- EXERCISE AIM -
Beneath this line is the data. Output exactly the lines from the line with "cytoplasmic/membranous expression for" to the line with "shows no protein", both ends included, and nothing more.

- Dataset records -
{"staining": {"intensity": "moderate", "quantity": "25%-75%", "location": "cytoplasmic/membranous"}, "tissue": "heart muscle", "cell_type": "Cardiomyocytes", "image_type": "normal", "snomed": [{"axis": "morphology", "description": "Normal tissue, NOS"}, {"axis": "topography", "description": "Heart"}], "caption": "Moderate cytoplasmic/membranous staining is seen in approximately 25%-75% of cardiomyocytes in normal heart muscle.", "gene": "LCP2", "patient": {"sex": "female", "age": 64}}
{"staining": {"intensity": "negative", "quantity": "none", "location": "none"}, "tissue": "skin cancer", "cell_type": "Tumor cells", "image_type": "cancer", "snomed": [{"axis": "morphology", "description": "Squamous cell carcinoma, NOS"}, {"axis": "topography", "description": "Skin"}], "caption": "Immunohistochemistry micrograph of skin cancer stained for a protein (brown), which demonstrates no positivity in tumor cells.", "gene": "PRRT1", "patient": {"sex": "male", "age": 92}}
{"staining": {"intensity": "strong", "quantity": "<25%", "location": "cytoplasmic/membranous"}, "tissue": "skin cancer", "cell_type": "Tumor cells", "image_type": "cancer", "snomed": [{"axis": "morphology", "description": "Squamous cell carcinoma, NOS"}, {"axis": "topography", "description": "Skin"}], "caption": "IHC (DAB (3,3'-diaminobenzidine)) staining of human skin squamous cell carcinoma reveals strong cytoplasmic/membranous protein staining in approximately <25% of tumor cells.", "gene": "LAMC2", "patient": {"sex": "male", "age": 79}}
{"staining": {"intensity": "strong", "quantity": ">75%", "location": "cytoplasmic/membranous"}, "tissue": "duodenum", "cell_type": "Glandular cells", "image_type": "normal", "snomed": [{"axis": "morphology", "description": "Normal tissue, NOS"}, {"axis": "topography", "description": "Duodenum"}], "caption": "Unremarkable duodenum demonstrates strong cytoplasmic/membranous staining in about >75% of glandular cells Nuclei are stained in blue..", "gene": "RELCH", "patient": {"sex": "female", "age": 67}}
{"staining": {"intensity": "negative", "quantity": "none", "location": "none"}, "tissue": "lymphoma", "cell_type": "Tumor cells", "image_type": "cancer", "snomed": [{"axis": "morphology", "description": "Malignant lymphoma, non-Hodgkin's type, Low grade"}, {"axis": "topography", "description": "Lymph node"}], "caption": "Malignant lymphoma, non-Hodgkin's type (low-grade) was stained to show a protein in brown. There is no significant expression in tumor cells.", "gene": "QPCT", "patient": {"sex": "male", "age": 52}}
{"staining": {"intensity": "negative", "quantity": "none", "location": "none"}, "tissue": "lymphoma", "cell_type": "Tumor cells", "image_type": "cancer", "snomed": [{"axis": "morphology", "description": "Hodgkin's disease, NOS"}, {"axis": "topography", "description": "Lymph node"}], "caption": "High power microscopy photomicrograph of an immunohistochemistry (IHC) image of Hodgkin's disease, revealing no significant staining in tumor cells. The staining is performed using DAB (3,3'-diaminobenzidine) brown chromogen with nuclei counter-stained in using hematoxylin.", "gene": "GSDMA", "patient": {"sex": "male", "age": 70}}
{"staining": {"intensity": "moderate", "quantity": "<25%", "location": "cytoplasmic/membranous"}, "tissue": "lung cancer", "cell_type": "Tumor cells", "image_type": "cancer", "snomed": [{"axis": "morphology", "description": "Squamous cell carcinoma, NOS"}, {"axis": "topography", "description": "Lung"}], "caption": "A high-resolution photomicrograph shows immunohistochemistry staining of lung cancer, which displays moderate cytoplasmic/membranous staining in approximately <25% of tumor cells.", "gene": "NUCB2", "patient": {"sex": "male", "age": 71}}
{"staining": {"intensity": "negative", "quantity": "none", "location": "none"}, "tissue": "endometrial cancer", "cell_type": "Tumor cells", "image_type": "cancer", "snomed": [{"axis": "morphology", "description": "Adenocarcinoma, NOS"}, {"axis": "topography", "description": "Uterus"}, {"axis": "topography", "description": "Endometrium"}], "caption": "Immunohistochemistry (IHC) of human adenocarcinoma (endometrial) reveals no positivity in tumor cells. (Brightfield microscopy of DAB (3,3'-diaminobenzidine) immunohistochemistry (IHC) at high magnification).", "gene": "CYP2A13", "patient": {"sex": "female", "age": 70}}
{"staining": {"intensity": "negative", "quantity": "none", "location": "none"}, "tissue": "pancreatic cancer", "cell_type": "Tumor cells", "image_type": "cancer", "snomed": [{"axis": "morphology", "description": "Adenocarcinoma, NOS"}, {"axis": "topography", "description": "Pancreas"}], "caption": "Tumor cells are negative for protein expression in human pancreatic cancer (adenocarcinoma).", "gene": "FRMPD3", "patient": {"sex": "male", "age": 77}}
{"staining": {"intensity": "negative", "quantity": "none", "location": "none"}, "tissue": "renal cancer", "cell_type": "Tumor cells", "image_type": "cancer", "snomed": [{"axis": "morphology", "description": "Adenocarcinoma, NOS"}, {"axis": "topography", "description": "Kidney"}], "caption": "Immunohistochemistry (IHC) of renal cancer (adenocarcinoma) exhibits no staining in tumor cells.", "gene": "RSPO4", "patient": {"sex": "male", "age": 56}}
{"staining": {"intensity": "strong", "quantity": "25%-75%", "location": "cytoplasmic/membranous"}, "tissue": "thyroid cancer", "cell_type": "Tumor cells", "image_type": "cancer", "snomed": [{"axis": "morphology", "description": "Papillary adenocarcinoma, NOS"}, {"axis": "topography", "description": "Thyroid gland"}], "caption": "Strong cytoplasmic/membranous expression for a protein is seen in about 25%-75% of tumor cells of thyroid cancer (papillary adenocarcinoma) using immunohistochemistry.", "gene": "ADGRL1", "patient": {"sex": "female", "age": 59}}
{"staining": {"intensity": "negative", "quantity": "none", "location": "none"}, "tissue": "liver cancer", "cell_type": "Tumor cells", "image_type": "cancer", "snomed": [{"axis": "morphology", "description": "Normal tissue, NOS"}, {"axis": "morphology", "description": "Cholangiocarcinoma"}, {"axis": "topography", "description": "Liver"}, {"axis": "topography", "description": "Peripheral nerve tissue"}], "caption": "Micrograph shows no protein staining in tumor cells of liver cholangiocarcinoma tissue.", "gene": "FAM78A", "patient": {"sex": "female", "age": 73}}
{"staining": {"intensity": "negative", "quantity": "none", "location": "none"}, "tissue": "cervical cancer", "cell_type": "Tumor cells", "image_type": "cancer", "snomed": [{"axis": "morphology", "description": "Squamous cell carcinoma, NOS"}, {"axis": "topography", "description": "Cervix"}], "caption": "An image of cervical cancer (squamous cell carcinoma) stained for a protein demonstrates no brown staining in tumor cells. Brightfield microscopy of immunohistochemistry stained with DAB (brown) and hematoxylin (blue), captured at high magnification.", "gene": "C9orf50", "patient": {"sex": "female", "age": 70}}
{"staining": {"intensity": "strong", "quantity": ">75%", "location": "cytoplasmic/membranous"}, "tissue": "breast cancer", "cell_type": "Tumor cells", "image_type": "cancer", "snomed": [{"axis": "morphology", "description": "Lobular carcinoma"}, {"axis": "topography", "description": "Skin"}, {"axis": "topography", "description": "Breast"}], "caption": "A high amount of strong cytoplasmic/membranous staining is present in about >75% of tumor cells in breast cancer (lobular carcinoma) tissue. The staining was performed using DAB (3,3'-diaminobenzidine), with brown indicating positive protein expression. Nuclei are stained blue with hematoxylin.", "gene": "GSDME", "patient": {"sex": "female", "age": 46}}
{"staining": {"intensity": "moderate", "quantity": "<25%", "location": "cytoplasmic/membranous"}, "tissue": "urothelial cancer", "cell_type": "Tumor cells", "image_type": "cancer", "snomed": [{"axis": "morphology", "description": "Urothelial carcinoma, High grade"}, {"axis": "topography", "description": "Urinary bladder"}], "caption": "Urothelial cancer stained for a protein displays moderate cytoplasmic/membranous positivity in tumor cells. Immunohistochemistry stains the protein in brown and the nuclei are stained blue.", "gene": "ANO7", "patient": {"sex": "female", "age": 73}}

- PROBLEM SOLUTION -
{"staining": {"intensity": "strong", "quantity": "25%-75%", "location": "cytoplasmic/membranous"}, "tissue": "thyroid cancer", "cell_type": "Tumor cells", "image_type": "cancer", "snomed": [{"axis": "morphology", "description": "Papillary adenocarcinoma, NOS"}, {"axis": "topography", "description": "Thyroid gland"}], "caption": "Strong cytoplasmic/membranous expression for a protein is seen in about 25%-75% of tumor cells of thyroid cancer (papillary adenocarcinoma) using immunohistochemistry.", "gene": "ADGRL1", "patient": {"sex": "female", "age": 59}}
{"staining": {"intensity": "negative", "quantity": "none", "location": "none"}, "tissue": "liver cancer", "cell_type": "Tumor cells", "image_type": "cancer", "snomed": [{"axis": "morphology", "description": "Normal tissue, NOS"}, {"axis": "morphology", "description": "Cholangiocarcinoma"}, {"axis": "topography", "description": "Liver"}, {"axis": "topography", "description": "Peripheral nerve tissue"}], "caption": "Micrograph shows no protein staining in tumor cells of liver cholangiocarcinoma tissue.", "gene": "FAM78A", "patient": {"sex": "female", "age": 73}}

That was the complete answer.